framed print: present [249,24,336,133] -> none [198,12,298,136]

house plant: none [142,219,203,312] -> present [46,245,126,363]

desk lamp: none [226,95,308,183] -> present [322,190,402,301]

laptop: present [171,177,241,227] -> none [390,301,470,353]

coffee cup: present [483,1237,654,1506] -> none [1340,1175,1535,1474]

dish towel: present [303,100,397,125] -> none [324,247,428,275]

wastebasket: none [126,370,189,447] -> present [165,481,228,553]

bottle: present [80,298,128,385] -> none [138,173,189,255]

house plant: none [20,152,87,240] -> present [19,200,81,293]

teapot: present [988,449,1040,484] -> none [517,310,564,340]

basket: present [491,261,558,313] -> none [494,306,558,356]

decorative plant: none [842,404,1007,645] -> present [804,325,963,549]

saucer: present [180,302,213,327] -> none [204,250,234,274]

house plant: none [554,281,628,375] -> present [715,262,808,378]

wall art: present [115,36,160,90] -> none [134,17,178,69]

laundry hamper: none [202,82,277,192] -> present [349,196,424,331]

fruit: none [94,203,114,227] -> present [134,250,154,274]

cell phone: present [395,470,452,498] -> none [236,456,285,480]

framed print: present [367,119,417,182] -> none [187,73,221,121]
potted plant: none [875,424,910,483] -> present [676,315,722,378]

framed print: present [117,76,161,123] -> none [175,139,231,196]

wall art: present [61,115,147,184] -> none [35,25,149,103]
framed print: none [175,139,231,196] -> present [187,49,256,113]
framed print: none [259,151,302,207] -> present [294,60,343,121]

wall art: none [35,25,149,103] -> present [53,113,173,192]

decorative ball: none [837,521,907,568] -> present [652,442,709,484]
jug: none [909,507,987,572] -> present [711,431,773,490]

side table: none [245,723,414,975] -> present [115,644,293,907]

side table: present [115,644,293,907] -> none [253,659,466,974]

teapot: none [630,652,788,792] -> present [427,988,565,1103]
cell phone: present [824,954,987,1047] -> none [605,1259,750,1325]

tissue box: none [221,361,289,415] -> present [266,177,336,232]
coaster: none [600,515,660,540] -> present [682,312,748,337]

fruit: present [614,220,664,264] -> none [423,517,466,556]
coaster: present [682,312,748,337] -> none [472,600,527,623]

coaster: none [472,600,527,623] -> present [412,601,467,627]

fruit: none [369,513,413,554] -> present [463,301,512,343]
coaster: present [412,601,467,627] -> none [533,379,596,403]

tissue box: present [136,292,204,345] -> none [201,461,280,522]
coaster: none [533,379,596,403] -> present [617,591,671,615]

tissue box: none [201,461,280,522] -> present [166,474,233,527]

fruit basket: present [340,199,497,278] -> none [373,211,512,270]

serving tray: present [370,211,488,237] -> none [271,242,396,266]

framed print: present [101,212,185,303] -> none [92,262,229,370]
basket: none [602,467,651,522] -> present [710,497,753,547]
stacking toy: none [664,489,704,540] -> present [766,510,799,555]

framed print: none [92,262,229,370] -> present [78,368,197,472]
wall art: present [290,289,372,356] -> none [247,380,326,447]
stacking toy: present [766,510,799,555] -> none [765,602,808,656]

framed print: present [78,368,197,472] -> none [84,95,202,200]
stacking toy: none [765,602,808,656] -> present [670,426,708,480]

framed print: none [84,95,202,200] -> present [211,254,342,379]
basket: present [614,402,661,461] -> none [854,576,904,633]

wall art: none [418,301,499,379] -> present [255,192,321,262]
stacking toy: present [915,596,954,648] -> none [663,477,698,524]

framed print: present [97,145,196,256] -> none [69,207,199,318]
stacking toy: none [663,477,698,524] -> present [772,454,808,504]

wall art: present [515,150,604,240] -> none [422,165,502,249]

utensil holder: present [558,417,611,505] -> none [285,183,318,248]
*-*-*
Of the entries above, repeat exactly the lines from the line with "wall art: present [115,36,160,90]" through the line with "decorative ball: none", both of them included.

wall art: present [115,36,160,90] -> none [134,17,178,69]

laundry hamper: none [202,82,277,192] -> present [349,196,424,331]

fruit: none [94,203,114,227] -> present [134,250,154,274]

cell phone: present [395,470,452,498] -> none [236,456,285,480]

framed print: present [367,119,417,182] -> none [187,73,221,121]
potted plant: none [875,424,910,483] -> present [676,315,722,378]

framed print: present [117,76,161,123] -> none [175,139,231,196]

wall art: present [61,115,147,184] -> none [35,25,149,103]
framed print: none [175,139,231,196] -> present [187,49,256,113]
framed print: none [259,151,302,207] -> present [294,60,343,121]

wall art: none [35,25,149,103] -> present [53,113,173,192]

decorative ball: none [837,521,907,568] -> present [652,442,709,484]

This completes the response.